= COSA FARE =
Trascrivi dall'articolo sulla rottamazione quinquies il passo che va da "Ancora una volta" fino a "caso dei Comuni." compreso.

= BRANO DI ESERCITAZIONE =
================================
Mazara, "Rottamazione Quinques": i chiarimenti dell'intergruppo consiliare in merito ai tempi di adesione

Redazione Prima Pagina Mazara

Riceviamo e pubblichiamo la seguente nota inviata dall'intergruppo consiliare Salvatore Quinci Sindaco -Partecipazione Politica. Ecco quanto si legge: 

Ancora una volta interveniamo a sostegno della regolarità della nostra azione politica-amministrativa per fugare ogni dubbio circa narrazioni errate che rischiano di generare confusione tra i cittadini su un tema che richiede invece chiarezza e precisione.Le notizie date da alcuni movimenti ignorano la netta differenza tra tributi erariali e tributi comunali.Si tratta di due ambiti profondamente diversi.La rottamazione quinquies dei tributi erariali è una misura di carattere nazionale, disciplinata direttamente dallo Stato, con regole uniformi e tempi certi: in questo caso, il termine del 30 aprile 2026 riguarda esclusivamente la presentazione delle domande all’Agenzia delle Entrate-Riscossione da parte dei contribuenti.Diverso è il caso dei Comuni.
================================
= MATERIALE FORNITO =
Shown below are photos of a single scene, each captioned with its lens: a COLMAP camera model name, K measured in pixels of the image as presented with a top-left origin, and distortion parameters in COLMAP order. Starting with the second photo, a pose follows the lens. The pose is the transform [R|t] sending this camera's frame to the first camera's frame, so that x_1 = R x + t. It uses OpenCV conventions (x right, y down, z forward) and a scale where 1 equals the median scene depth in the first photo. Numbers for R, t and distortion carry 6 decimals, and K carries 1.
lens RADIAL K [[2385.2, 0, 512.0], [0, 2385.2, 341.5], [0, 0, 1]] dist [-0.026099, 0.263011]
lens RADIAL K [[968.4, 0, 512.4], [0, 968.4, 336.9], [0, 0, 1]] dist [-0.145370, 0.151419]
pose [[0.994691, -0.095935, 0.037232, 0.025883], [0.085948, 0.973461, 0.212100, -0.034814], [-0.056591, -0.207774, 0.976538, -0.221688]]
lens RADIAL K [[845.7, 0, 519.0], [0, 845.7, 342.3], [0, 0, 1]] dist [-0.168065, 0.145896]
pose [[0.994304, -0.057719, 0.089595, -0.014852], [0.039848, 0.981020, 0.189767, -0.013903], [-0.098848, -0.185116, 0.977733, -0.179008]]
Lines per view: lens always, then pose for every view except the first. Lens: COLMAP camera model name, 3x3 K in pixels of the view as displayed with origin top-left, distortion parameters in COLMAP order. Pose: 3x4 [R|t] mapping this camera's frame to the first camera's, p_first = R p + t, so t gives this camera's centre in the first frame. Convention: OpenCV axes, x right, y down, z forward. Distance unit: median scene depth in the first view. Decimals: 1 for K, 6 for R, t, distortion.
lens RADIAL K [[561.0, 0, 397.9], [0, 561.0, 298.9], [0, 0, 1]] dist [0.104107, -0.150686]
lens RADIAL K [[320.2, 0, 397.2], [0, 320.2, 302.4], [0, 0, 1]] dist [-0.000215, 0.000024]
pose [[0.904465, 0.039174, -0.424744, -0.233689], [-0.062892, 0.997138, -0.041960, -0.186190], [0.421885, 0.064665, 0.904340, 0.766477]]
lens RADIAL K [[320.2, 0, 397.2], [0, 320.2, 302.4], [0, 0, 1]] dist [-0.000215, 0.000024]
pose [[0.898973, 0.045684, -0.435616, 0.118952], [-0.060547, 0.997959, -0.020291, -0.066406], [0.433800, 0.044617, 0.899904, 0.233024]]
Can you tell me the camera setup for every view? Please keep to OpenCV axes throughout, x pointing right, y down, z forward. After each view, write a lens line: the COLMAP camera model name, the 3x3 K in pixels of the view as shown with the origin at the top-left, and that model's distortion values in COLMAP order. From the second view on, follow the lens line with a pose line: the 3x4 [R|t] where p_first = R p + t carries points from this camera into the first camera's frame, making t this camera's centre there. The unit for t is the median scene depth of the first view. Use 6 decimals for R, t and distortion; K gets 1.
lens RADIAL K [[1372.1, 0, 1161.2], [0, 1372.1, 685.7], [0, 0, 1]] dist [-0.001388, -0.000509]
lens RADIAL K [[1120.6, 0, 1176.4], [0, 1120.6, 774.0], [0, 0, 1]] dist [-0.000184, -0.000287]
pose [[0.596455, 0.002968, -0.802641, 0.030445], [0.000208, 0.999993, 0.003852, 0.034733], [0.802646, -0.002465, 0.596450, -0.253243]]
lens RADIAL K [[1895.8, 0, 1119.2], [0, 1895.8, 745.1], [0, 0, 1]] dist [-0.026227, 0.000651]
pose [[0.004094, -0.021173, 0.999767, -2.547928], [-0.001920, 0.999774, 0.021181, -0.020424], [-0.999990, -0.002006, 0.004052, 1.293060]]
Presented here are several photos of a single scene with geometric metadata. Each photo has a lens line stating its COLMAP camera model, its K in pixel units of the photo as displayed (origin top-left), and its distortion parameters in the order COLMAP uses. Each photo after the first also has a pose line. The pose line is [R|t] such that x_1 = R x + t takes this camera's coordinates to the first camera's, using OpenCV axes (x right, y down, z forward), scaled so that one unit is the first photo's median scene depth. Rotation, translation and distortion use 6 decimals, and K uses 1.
================================
= COMPITO SVOLTO =
Ancora una volta interveniamo a sostegno della regolarità della nostra azione politica-amministrativa per fugare ogni dubbio circa narrazioni errate che rischiano di generare confusione tra i cittadini su un tema che richiede invece chiarezza e precisione.Le notizie date da alcuni movimenti ignorano la netta differenza tra tributi erariali e tributi comunali.Si tratta di due ambiti profondamente diversi.La rottamazione quinquies dei tributi erariali è una misura di carattere nazionale, disciplinata direttamente dallo Stato, con regole uniformi e tempi certi: in questo caso, il termine del 30 aprile 2026 riguarda esclusivamente la presentazione delle domande all’Agenzia delle Entrate-Riscossione da parte dei contribuenti.Diverso è il caso dei Comuni.